Provisions of common policies in certain economic sectors, e.g. agriculture and transport.
To aid with the complex aim of having a single, common market, the Treaty provided for a transitional period of 12 years, divided into several stages.
The preamble of the Treaty expressed that its economic ambitions were means to a political end. They wanted to establish the foundations of an ever closer union amongst the people of Europe and strengthen the safeguards of peace and liberty and would so do by establishing a combination of their resources.
What were the institutional provisions of the EEC Treaty?
Its institutional framework was similar to the ECSC’s.
- Commission: body of appointees of the Member States. They had an important legislative function and a general political role, but had limited decision-making powers.
- Council of Ministers: they had the power to adopt most of the measures in the EEC, but they could only act on the basis of a proposal from the Commission.
- Assembly: representatives of national parliaments.
- Court of Justice
The ECSC and EEC were so similar that they were later merged into one single institutional framework, alongside Euratom, in the 1965 Merger Treaty.
What were the differences between the EEC Treaty and the ECSC Treaty?
The ECSC Treaty: detailed; specified exactly what the High Authority was obliged to do, e.g. had decision-making power, but were restrained by substantive provisions of the Treaty. They had enough democratic legitimacy to carry out specified tasks.

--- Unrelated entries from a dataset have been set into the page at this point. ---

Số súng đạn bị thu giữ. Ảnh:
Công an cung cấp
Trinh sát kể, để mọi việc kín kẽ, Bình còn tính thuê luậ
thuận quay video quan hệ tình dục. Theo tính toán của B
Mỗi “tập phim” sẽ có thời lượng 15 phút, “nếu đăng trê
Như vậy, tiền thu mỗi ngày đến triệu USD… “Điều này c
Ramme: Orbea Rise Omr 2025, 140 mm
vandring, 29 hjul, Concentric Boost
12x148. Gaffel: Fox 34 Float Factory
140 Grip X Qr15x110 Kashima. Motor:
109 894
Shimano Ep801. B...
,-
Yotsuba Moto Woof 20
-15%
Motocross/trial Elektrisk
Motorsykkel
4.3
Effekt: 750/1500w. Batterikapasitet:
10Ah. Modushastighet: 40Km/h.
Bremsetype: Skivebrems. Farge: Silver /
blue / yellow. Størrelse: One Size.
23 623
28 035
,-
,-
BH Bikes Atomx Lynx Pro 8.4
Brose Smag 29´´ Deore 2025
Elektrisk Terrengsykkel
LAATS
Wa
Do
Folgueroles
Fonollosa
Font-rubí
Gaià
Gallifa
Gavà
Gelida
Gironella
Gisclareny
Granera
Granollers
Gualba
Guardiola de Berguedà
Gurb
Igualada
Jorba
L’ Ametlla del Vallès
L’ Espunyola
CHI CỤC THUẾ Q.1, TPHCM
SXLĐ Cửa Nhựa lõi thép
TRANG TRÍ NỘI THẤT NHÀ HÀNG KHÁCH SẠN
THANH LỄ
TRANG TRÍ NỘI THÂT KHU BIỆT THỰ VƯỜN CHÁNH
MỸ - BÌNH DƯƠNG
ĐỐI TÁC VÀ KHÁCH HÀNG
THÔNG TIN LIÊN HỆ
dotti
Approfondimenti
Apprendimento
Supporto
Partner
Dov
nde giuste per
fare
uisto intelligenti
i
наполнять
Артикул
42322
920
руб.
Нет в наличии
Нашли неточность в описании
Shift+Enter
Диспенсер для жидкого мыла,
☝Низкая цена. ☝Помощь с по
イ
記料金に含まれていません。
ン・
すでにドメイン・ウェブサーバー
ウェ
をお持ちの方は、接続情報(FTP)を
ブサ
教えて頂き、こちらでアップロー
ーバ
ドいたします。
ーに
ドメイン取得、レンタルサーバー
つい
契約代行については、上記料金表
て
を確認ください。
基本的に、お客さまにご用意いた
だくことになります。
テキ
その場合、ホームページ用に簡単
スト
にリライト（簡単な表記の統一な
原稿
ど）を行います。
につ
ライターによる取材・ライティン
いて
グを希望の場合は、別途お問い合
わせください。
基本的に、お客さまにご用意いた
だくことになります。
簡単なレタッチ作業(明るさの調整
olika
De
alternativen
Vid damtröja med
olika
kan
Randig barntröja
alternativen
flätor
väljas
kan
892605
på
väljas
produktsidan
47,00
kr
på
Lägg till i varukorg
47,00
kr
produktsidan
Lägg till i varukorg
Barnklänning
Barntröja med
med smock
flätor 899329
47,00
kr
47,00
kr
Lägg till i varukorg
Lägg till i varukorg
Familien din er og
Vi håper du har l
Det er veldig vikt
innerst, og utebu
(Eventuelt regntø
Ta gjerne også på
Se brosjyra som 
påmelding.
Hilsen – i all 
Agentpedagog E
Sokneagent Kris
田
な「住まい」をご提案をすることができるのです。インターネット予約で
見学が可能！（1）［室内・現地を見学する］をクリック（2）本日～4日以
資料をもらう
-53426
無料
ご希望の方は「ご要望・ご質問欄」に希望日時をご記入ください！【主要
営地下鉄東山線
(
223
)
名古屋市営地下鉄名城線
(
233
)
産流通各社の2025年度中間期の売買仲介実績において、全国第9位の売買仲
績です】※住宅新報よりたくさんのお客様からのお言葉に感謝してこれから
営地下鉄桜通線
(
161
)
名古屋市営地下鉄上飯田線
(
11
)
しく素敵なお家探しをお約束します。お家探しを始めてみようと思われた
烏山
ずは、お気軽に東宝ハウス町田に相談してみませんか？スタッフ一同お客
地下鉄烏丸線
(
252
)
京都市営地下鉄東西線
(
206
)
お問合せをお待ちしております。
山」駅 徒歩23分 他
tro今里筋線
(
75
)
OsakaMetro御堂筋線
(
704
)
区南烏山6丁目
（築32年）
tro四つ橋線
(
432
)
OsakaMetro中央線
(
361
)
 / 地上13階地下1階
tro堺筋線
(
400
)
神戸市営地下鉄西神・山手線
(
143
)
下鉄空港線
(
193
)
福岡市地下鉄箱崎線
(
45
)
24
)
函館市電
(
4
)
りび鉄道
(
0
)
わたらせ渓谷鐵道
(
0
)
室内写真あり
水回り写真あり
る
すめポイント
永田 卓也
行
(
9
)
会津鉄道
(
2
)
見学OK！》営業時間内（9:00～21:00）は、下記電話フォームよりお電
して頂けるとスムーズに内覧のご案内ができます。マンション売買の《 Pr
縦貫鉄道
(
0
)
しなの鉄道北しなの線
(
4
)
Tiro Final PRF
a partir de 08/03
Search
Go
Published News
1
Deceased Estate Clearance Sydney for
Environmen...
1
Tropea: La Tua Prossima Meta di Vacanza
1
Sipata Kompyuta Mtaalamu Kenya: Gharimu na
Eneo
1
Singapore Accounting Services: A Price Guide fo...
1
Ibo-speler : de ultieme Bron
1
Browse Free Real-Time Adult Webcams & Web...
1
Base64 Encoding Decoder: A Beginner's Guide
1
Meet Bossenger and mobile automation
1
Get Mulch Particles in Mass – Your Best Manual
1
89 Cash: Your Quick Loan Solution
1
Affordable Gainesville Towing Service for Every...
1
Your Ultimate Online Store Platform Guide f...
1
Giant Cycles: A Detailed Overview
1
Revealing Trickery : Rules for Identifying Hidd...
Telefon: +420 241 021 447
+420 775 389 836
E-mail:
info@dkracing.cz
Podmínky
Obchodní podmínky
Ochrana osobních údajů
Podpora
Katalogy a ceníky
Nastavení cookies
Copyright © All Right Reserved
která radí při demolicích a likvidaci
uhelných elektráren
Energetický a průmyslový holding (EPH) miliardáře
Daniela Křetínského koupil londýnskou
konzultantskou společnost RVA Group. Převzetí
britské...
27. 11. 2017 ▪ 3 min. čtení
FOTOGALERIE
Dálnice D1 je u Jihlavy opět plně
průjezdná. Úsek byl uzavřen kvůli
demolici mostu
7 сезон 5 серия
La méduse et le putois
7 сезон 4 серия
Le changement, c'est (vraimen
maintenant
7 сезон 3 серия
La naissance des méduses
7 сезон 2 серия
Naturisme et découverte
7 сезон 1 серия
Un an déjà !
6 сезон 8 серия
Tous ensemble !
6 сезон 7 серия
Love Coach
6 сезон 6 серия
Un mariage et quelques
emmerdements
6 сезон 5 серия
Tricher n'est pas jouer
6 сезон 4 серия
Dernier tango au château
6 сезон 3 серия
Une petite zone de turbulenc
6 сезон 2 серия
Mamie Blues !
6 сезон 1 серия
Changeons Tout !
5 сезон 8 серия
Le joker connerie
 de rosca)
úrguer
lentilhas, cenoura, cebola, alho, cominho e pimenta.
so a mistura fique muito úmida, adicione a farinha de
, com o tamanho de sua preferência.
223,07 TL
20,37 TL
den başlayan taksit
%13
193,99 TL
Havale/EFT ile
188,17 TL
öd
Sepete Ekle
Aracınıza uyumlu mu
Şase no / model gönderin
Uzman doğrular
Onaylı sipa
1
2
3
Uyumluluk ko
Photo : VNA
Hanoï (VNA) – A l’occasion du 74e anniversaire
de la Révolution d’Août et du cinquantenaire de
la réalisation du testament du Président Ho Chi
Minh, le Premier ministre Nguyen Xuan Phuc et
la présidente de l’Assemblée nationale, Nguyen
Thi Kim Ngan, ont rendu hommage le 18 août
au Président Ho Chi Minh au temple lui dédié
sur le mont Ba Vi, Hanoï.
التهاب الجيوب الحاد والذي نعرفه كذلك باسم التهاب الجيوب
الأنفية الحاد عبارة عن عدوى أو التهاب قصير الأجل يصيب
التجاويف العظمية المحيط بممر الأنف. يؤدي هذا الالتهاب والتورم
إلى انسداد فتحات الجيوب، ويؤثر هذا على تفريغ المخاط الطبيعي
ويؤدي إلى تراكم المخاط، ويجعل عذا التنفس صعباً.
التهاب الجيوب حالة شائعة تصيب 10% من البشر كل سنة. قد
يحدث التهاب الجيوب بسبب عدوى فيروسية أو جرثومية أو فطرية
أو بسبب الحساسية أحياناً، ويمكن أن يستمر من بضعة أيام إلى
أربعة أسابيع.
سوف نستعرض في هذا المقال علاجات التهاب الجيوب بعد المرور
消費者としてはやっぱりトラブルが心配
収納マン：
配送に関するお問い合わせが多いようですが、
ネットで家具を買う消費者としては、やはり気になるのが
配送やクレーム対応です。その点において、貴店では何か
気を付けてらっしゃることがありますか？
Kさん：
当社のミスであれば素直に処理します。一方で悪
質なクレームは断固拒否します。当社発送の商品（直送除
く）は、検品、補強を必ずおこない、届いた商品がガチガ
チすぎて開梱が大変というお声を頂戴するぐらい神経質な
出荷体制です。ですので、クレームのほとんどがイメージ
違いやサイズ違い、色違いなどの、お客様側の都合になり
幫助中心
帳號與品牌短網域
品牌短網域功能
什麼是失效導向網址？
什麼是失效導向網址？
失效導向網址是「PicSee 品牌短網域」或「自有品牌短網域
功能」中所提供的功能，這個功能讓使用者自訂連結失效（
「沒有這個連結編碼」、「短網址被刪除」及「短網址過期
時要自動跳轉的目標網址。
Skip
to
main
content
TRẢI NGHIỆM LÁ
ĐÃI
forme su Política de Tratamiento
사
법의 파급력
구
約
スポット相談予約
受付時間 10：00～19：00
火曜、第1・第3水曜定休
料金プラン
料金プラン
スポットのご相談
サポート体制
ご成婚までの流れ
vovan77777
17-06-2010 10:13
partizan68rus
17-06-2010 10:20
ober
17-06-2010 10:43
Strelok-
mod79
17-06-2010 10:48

The EEC Treaty: defined broad objectives but left wide discretionary powers to the institutions on how to achieve such objectives. The Council had to take up decision-making, rather than the Commission, because it was more democratically legitimate as it was made up of members of the governments of the Member States, elected through their national electoral processes.
How did the EEC reflect the terms ‘intergovernmental’ and ‘supranationality’?
Intergovernmental aspect: the Council’s role, as it consisted of members of national governments.
Supranational aspect: Commission and their legislative role.
The balance between intergovernmental and supranationality: the Council’s decision-making process. When the Council acts unanimously, any national government, through its representative in the Council, can block the adoption of legislation. However, when the Council makes a decision through a majoritarian process, no single Member State can block the adoption of legislation.